> **İstenenler**
- A) Teröristlerle konuşma yazısına göre şu ifadeler doğru mu? (i) Powell, "Hayırlı Cuma" sürecinde İngiltere'nin baş müzakerecisiydi. (ii) Powell'a göre diyalog empatiyle yürütülmelidir. (iii) Powell, teröristlerle konuşmayı bir zayıflık olarak görür.
- B) Teröristlerle konuşma yazısının devamını yazın.

> **Verilen metin**
# # # # # # #

Süreç karşıtları: Çözümün alternatifi çözümsüzlük mü?
Süreç karşıtları: Çözümün alternatifi çözümsüzlük mü?
22.07.202506:09
Haber Merkezi
125

Düşman terörist olsa bile devlete yakışan onun onurunu kırmadan bir entegrasyon yolu açabilmesinden geçmektedir. Tamamen boyun eğdirme veya kırma modeli ne kadar sürdürülebilir ilgili siyasi hedeften bir insan ütopyası ne kadar vazgeçer ayrı bir tartışma

TERÖRİSTLE KONUŞMAK

Masamda Jonathan Powell’ın Teröristlerle Konuşmak adlı kitabı duruyordu. Bilindiği gibi Powell, “Hayırlı Cuma” diye anılan ve IRA sorununun çözümüyle sonuçlanan süreçte İngiltere’nin baş müzakerecisiydi. Powell, etnik talepler ya da kolektif kimlik üzerinden yürütülen silahlı hareketlerin bastırılarak değil, taleplerinin meşru zeminlere çekilerek çözülebileceğini savunmaktaydı. Bu görüşüne IRA ve Sinn Féin deneyimini örnek gösterir. Powell’a göre teröristlerle konuşmak bir zayıflık değil, stratejik bir gerekliliktir. Diyalog kapısını erken açmak, şiddetin maliyetini azaltır; her çatışmada siyasi talepler vardır ve bu talepler muhatap alınmadan barış sağlanamaz. Diyalog, empatiyle değil stratejik akıl ve uzun vadeli planlamayla yürütülmelidir.

# # # # # # #

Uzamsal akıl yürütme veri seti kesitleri
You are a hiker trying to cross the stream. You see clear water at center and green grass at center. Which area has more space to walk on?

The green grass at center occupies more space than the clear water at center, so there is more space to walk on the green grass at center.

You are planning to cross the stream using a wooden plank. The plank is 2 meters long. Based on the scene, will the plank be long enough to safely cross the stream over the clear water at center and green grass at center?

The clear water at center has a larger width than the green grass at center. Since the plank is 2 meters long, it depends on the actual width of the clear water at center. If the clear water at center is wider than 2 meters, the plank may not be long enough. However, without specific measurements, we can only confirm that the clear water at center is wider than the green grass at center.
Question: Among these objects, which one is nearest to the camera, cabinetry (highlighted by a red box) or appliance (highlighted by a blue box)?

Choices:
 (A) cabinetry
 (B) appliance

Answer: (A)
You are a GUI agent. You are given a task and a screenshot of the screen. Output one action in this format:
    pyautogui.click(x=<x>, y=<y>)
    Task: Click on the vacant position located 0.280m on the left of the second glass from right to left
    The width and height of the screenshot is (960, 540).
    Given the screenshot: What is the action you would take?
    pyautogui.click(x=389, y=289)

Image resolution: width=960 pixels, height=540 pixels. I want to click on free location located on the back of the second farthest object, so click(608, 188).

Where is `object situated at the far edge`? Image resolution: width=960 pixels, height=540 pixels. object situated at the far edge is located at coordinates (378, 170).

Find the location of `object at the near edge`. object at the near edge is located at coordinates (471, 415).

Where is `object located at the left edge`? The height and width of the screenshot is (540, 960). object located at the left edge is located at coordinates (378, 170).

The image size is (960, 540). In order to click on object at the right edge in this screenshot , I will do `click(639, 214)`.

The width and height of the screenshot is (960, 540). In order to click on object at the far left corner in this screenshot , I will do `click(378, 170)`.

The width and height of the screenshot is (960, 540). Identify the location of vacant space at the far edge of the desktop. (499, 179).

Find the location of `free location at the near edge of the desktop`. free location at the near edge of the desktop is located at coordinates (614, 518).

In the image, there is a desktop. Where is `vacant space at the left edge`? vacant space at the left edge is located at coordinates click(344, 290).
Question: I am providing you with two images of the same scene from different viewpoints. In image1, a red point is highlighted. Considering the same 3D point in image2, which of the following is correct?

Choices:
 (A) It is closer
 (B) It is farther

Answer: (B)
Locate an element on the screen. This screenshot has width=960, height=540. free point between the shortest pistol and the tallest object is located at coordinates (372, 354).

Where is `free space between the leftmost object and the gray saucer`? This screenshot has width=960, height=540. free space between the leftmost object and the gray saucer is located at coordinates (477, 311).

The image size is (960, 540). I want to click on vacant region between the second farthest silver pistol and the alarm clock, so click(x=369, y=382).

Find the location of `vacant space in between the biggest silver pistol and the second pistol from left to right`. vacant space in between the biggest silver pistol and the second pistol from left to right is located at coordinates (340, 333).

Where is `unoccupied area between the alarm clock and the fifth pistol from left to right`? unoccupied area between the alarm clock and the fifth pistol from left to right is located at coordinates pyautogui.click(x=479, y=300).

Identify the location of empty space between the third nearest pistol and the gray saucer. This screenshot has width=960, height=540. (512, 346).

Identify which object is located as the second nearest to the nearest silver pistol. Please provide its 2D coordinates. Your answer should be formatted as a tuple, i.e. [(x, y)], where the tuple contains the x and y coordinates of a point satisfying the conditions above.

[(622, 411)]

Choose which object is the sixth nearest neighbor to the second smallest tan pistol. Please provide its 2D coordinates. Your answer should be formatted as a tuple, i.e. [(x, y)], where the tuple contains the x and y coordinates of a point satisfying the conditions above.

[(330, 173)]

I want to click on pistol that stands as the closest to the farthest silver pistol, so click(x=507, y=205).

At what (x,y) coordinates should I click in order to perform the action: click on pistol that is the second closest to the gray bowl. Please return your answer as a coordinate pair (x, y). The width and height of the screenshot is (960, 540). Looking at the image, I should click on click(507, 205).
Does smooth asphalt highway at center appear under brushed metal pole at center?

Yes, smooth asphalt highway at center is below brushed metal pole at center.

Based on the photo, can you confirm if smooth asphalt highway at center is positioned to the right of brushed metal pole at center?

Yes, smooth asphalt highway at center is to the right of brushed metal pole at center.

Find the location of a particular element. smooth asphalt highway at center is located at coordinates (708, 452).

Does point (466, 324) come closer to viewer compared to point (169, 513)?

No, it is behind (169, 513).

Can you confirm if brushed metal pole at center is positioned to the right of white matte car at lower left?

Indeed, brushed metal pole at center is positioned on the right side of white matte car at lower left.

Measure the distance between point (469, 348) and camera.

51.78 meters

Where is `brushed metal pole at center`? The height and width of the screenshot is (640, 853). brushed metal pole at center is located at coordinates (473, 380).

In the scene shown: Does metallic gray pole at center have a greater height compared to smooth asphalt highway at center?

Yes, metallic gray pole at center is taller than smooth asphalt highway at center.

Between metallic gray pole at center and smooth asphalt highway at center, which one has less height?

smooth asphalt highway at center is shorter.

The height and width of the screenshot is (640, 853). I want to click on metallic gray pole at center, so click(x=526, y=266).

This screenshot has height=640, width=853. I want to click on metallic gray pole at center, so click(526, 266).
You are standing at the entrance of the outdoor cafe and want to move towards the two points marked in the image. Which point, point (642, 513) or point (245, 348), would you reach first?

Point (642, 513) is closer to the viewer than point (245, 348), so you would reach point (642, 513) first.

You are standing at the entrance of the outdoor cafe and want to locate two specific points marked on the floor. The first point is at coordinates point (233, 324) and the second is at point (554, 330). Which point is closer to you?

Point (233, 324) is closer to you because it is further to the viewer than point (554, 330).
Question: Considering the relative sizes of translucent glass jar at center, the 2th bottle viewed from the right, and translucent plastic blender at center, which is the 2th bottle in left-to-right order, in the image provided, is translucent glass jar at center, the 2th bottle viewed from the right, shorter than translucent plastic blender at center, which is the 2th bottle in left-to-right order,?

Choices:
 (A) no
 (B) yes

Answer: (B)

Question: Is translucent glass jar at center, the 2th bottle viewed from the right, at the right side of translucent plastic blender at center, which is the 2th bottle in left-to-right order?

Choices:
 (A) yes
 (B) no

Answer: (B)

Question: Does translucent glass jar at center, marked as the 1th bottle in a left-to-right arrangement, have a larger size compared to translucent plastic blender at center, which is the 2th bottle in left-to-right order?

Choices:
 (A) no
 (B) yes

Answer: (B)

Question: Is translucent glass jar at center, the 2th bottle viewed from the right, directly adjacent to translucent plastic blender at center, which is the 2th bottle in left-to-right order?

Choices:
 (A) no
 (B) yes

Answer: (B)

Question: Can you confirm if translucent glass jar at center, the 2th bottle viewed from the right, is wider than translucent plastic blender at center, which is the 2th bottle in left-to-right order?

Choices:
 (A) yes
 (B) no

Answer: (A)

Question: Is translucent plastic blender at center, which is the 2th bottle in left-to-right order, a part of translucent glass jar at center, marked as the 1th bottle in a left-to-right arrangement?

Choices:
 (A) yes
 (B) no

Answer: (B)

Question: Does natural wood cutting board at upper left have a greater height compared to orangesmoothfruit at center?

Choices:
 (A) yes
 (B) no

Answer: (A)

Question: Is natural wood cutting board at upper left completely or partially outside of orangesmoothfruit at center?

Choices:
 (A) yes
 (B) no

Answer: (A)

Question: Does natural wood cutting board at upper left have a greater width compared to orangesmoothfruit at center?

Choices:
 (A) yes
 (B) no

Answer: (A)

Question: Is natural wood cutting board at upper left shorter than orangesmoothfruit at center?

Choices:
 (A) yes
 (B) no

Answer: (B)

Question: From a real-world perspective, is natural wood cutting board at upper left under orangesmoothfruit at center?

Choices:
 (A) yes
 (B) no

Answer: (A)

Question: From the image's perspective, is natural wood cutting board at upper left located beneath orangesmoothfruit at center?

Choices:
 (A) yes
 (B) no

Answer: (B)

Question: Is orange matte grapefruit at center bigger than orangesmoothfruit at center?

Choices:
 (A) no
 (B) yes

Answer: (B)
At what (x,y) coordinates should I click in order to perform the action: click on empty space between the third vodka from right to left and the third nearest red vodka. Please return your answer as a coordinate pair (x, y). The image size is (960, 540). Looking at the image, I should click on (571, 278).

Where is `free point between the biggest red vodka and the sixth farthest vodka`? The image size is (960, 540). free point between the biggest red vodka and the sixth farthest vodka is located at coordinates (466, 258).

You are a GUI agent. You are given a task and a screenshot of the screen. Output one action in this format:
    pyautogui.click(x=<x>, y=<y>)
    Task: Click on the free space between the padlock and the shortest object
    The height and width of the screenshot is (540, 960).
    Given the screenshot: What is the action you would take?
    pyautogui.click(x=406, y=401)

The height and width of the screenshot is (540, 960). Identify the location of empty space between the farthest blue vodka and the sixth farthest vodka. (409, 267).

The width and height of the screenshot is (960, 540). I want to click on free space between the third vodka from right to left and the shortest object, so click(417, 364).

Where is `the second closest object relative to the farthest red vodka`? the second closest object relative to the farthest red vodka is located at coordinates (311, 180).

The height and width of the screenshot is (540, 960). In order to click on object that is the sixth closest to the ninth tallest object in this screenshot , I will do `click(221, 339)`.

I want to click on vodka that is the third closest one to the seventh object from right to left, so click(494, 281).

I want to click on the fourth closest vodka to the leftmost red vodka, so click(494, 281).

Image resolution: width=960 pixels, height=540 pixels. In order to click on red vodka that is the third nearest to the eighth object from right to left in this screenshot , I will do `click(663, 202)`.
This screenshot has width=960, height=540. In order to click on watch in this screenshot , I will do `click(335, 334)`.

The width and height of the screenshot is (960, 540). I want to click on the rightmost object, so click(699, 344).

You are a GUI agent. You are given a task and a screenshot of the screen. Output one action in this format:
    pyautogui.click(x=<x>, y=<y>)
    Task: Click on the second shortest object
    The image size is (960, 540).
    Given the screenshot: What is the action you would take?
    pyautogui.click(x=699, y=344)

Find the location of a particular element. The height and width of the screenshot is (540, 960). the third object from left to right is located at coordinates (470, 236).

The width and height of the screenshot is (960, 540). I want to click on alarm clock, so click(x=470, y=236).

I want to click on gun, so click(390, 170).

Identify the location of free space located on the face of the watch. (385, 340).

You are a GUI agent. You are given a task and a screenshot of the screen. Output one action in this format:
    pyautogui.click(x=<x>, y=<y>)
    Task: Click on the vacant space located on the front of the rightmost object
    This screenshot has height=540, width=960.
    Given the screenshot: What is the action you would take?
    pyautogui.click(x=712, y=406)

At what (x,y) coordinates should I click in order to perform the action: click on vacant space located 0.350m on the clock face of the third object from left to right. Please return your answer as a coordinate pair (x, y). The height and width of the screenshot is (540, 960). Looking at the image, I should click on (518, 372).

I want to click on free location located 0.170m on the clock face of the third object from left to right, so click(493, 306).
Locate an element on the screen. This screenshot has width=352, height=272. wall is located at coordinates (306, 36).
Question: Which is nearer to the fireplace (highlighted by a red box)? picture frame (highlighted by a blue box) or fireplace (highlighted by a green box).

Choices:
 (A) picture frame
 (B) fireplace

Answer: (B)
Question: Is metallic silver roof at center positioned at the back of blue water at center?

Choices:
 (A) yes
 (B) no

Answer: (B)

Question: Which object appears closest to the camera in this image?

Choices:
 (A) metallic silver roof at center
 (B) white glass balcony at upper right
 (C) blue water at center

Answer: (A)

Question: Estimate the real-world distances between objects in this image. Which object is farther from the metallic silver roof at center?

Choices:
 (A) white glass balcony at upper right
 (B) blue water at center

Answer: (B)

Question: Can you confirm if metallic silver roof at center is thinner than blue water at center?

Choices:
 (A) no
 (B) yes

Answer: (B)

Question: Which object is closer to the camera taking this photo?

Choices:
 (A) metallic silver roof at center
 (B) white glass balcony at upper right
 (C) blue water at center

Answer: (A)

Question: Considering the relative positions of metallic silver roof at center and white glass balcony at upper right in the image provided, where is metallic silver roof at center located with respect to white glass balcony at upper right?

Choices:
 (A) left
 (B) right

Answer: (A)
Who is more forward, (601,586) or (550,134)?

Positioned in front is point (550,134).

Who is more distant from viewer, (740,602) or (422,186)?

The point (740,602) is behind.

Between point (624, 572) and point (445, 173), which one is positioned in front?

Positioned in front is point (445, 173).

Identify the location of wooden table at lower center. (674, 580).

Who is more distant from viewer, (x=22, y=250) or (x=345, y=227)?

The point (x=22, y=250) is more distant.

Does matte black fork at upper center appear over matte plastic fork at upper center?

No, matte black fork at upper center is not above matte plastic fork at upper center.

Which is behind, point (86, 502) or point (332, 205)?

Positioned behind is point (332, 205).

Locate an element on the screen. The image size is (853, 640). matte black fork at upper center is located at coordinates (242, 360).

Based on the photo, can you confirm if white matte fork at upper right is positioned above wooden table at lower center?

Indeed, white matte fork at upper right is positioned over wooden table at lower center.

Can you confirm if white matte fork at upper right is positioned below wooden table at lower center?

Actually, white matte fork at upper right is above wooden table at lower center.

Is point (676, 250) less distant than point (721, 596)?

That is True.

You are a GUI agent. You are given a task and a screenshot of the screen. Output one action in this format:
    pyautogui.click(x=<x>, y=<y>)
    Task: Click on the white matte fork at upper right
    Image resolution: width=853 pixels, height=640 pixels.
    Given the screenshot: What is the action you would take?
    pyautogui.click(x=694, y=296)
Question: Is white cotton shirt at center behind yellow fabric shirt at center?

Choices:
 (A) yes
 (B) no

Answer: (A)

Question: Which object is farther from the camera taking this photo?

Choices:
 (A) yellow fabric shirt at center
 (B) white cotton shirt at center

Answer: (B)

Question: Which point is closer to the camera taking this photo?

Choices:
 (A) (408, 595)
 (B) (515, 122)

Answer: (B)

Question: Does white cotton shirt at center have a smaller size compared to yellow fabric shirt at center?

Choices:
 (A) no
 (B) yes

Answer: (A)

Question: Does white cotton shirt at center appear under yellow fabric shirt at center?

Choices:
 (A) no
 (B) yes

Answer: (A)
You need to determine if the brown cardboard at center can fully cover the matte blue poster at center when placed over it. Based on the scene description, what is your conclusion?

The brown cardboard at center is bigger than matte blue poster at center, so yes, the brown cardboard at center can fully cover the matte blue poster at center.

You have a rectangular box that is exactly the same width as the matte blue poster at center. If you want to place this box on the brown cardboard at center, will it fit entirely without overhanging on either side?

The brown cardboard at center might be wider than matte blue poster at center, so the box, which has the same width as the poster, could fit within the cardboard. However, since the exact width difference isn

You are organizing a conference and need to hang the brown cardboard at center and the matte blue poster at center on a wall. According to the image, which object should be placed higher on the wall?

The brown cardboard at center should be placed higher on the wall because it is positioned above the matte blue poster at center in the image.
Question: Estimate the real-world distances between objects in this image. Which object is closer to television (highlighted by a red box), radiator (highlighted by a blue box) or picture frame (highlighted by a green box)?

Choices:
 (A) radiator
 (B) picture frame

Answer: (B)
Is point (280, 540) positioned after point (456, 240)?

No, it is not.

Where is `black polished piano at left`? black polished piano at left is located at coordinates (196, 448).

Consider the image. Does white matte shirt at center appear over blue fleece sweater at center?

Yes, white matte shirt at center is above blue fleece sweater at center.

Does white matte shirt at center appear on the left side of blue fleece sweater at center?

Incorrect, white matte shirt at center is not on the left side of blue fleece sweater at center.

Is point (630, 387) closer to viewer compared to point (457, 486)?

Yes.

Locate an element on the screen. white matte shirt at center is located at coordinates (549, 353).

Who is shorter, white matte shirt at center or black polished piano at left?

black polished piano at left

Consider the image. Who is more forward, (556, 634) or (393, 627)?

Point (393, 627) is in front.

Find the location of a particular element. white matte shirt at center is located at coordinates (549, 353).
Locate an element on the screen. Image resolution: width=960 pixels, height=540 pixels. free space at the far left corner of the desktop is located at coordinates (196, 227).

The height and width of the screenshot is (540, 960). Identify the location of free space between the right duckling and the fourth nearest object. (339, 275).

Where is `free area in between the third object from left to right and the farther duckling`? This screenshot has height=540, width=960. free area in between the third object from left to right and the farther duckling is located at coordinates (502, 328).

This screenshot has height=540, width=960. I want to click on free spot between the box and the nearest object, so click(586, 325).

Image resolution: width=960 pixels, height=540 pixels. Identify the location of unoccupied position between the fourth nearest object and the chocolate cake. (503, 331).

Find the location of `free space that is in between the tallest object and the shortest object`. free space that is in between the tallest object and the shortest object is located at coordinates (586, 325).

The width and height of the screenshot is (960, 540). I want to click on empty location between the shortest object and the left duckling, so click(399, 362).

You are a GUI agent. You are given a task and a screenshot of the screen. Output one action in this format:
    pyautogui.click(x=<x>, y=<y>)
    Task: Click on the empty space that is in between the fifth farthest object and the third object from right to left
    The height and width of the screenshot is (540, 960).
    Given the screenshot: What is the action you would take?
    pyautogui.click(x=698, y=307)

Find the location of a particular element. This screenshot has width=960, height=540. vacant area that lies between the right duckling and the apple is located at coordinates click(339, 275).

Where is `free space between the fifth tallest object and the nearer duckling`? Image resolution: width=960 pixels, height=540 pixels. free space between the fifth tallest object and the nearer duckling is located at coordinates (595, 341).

# # # # # # #

> **Yanıtlar**
- A)
(i) Evet: "“Hayırlı Cuma” diye anılan ve IRA sorununun çözümüyle sonuçlanan süreçte İngiltere’nin baş müzakerecisiydi"
(ii) Hayır: "Diyalog, empatiyle değil stratejik akıl ve uzun vadeli planlamayla yürütülmelidir."
(iii) Hayır: "Powell’a göre teröristlerle konuşmak bir zayıflık değil, stratejik bir gerekliliktir."

- B)
Powell’ın dünya çapındaki saha ve diplomasi deneyimlerine dayanan temel tezleri bugün de geçerliliğini korumaktadır: “Her silahlı çatışma, ne kadar karmaşık ve ahlaki olarak sorunlu görünse de diyalog ve müzakereyle çözülebilir.” Ona göre, hiçbir hükümet “teröristlerle konuşmayacağız” şeklindeki sert tutumunu uzun süre sürdüremez. Tarihsel olarak neredeyse tüm silahlı gruplarla — IRA, ETA, FARC, Taliban vb. — sonunda müzakere masalarında buluşulmuştur. Bu görüşmeler genellikle başta inkar edilir, gizli yürütülür ve kamuoyuna açıklanmaz.

Powell bu yaklaşımı nedeniyle, ülkemiz de dahil olmak üzere bazı çevrelerce “terörü meşrulaştırmakla” suçlansa da o pragmatik bir pozisyonda durur: “Terörizm bir yöntemdir; biz düşmanı değil, yöntemi reddetmeliyiz.” Demektedir.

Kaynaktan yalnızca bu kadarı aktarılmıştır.